If a line of the material holds the string "down", please copy it.

# DATA FOR PROCESSING
>>>>>

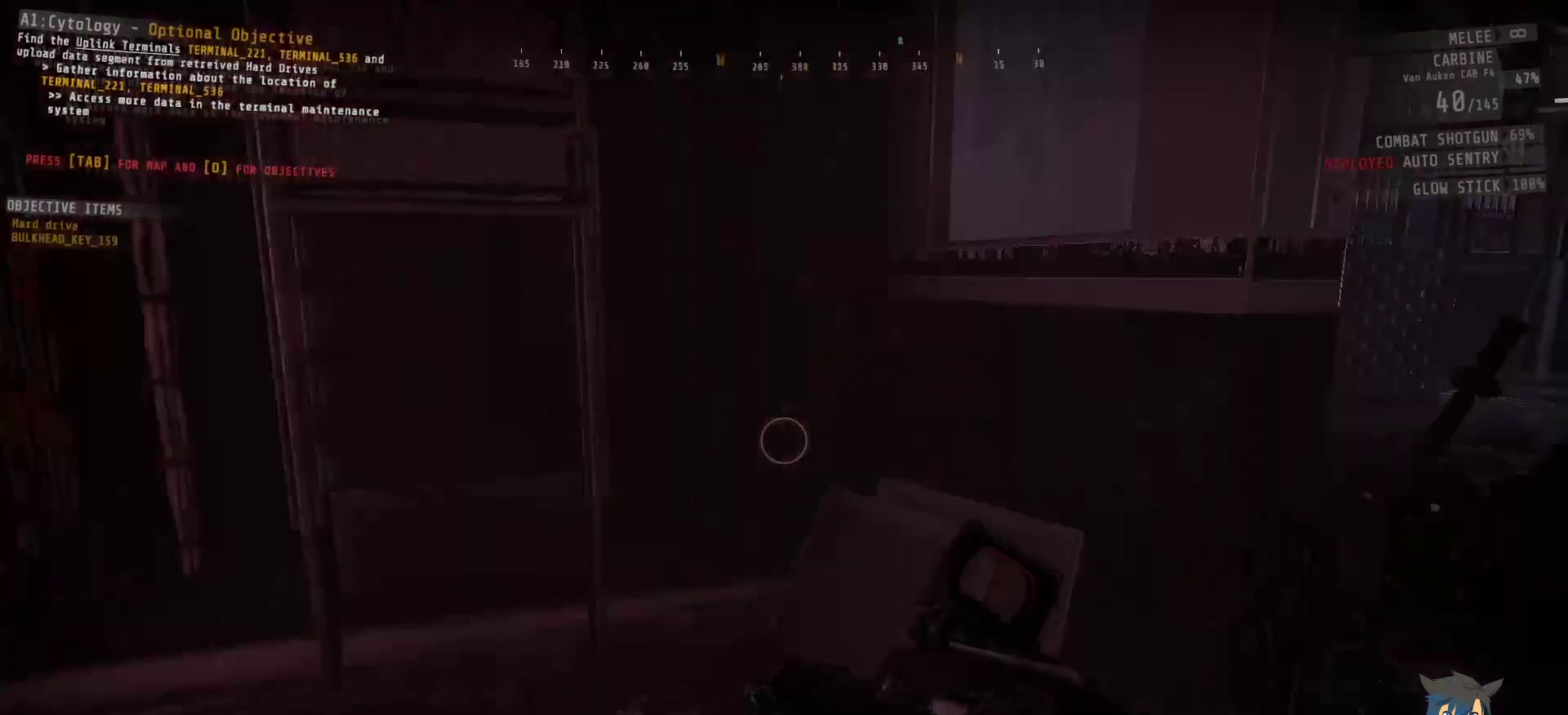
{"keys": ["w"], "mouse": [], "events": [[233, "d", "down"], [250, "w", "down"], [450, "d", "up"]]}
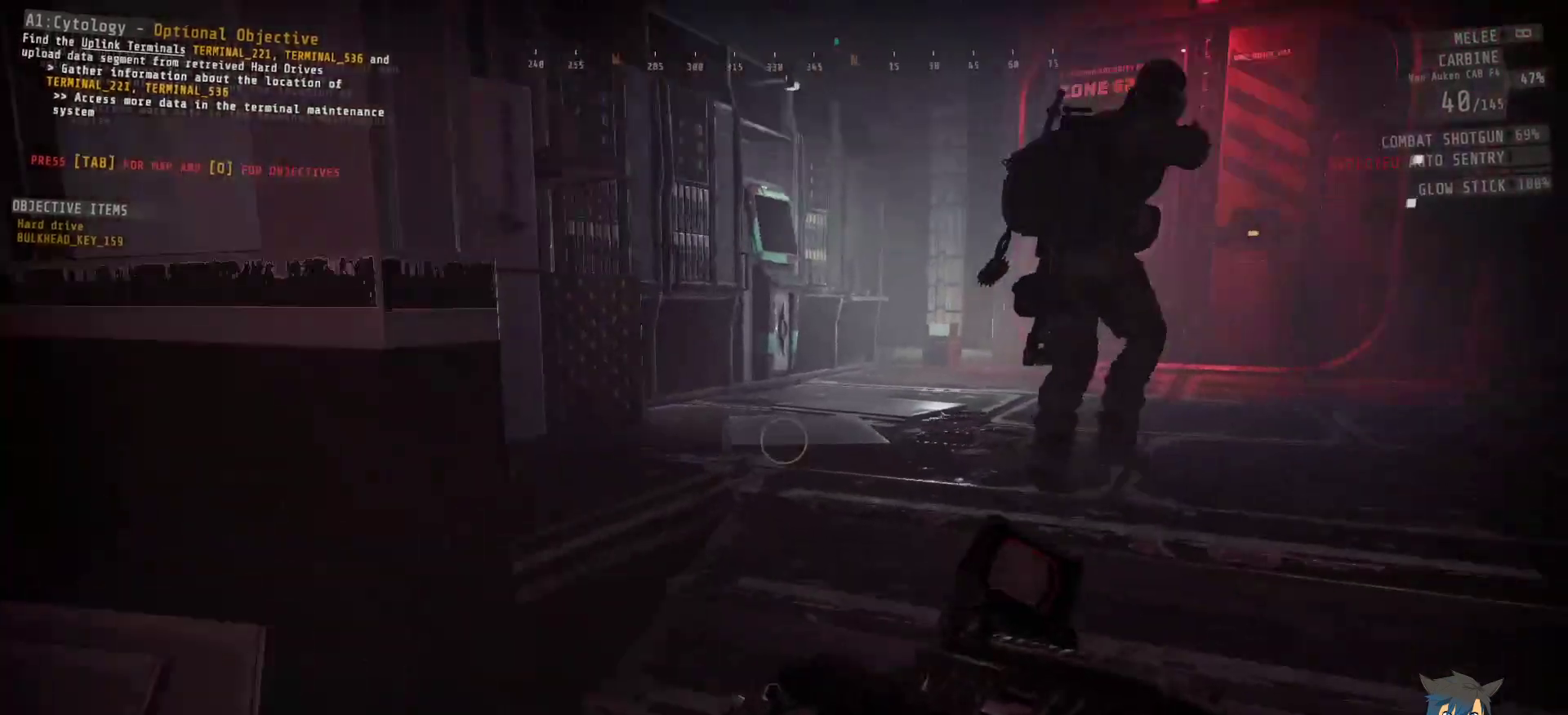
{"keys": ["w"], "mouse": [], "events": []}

<<<<<
>>>>>

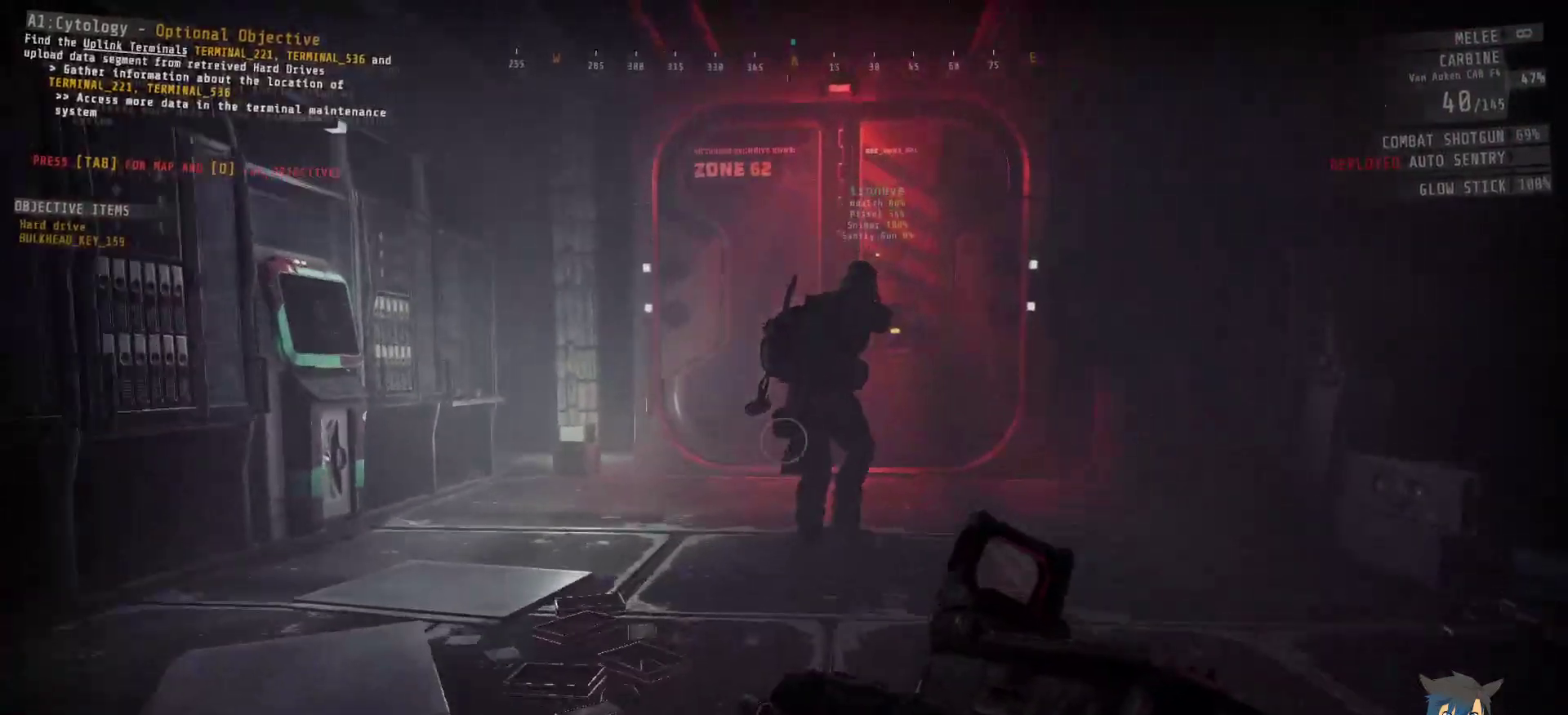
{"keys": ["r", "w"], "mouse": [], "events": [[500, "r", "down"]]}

<<<<<

# TASK RESULT
{"keys": ["w"], "mouse": [], "events": [[233, "d", "down"], [250, "w", "down"], [450, "d", "up"]]}
{"keys": ["r", "w"], "mouse": [], "events": [[500, "r", "down"]]}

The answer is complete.